Tuesday, May 18, 2010

Love - "Softly to Me" (1966)

This song starts by moving back and forth between D minor and E minor. This is modal, but shifting back and forth between tonal centers: D dorian and E phrygian. At the end of the second line, though, it goes to D major instead of D minor. The D still feels like a tonal center, but with the next chord - a sort of D7 with an added 9th that's also heard in the intro - we soon find out that it's also modal (mixolydian).

The phrase modulation from D to B major that occurs in the bridge is easy enough, the F# in the melody being a common tone, but the move back from B major to the E minor to D minor progression is handled in a more difficult (and very beautiful) way. This occurs on the last note of the line "It's evident for anyone to see." On the two previous notes, we're on B, a common note between B major and E minor. The melody could have stayed on B on that last note of the line, when the chord changes to E minor, but instead it moves up to C, a non-chord tone.

To resolve the harmony, then, there is this really nice liaison between that last line of the bridge and the first line of the new (abbreviated) verse, "And I suppose they probably already do," where the melody doesn't land until the chord changes once again on the last note.

Sunday, May 9, 2010

Oh-OK - "Choukoutien" (1983)

Incredible composition. Verses start with what sounds like a chorus refrain (containing the title word), but this line links to a consequent line and then an open-ended third line, forming an odd, and uniquely short, verse structure. Short enough that they put two of these verses at the beginning, followed by what seems at first to be a bridge. So far, the song has been going back and forth between A minor and F, but this new section starts moving between A minor and B minor, suggesting (but not defining) a new tonal center. This is derailed, however, by a Bb minor chord, an extremely clever pivot back to the original progression.*

And in moving back to the original progression to end this section (so crucial to the composition that you can't really call it a bridge), we hear half of what had previously been the first line of the verse, followed by a concluding couplet (with vocal harmonies introduced for the first time) that turns out to be another refrain!

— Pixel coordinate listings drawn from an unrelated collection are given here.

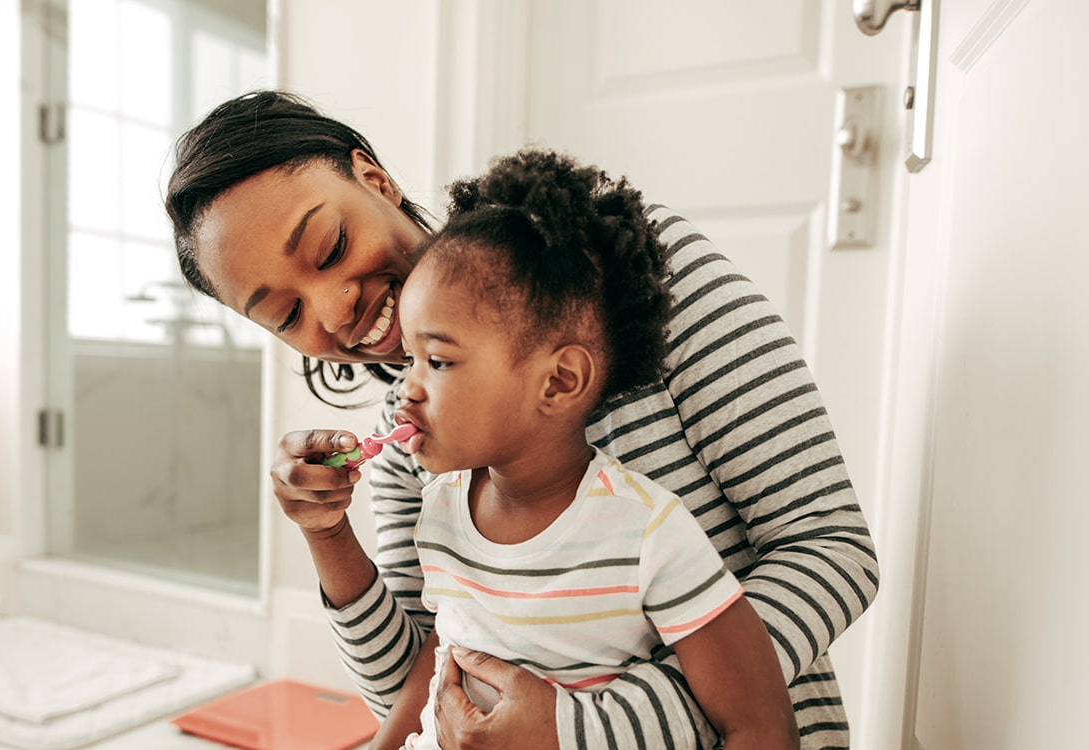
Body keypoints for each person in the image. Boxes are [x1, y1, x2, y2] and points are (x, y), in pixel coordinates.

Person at [165, 90, 879, 749]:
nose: (332, 309)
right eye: (286, 314)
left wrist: (584, 729)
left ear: (374, 180)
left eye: (330, 248)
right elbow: (419, 689)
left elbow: (831, 547)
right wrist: (327, 536)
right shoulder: (415, 445)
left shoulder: (629, 279)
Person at [361, 149, 799, 750]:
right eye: (409, 358)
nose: (406, 387)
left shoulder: (646, 533)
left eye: (436, 361)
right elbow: (449, 650)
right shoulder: (439, 509)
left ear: (560, 381)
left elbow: (760, 725)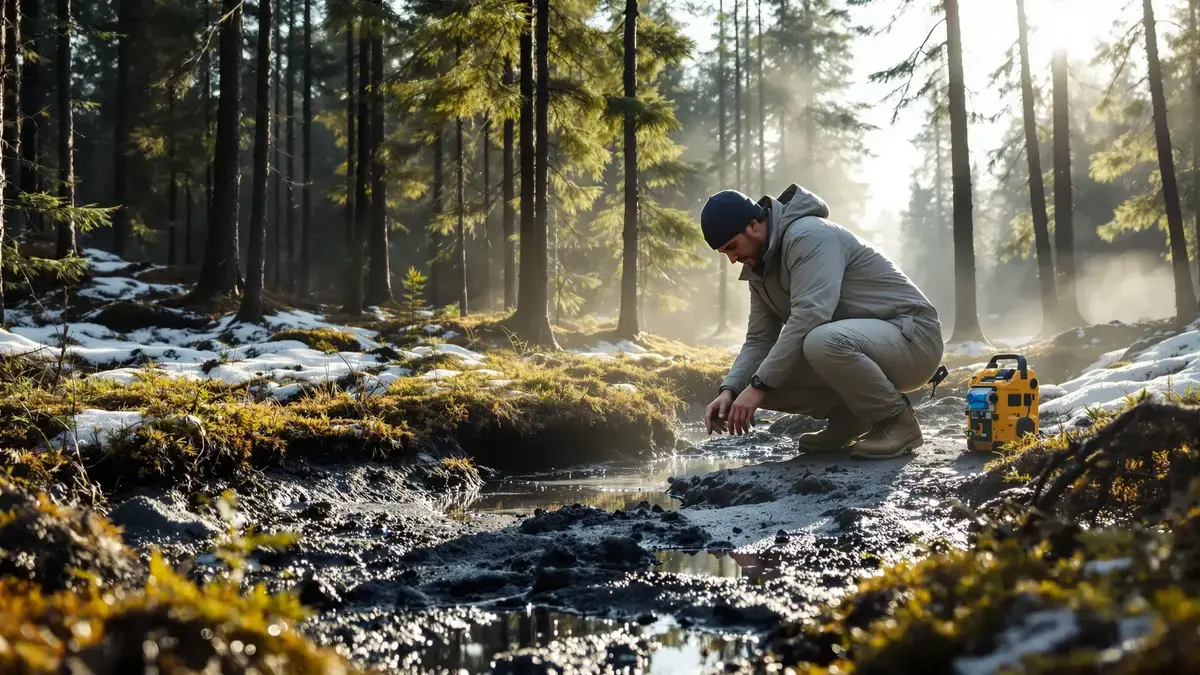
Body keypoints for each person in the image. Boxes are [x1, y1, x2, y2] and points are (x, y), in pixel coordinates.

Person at [701, 184, 944, 460]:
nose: (733, 259)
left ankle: (897, 421)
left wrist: (758, 387)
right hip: (863, 345)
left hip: (914, 338)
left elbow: (810, 316)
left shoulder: (808, 235)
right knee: (756, 374)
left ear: (754, 225)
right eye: (725, 253)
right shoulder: (759, 268)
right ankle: (850, 419)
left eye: (732, 247)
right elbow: (759, 339)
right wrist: (730, 390)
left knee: (816, 343)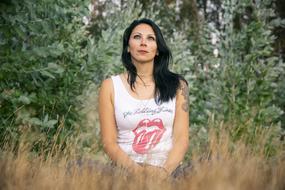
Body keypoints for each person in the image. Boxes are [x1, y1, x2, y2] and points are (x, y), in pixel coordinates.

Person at [98, 18, 189, 177]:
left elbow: (182, 140)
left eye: (150, 38)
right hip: (124, 171)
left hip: (168, 171)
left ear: (158, 49)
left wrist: (164, 173)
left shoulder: (179, 86)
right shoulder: (110, 86)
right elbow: (109, 143)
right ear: (128, 47)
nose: (143, 43)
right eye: (137, 37)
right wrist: (138, 173)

Substance of the song continues to expand with a third verse, but from here on out it's all lost-in-the-mystery repeat, first the second section again and then the first verse, softer and with an added vocal harmony part, and the second section one last time, keeping the upper harmony part going.

All of this framed by the haunting two word refrain only heard at the very beginning and the very end.

* Bb minor would be the borrowed minor iv chord if we look at F major as the home key. (A minor is really the home key, but this at least gives us a common way of defining and understanding the Bb minor chord.)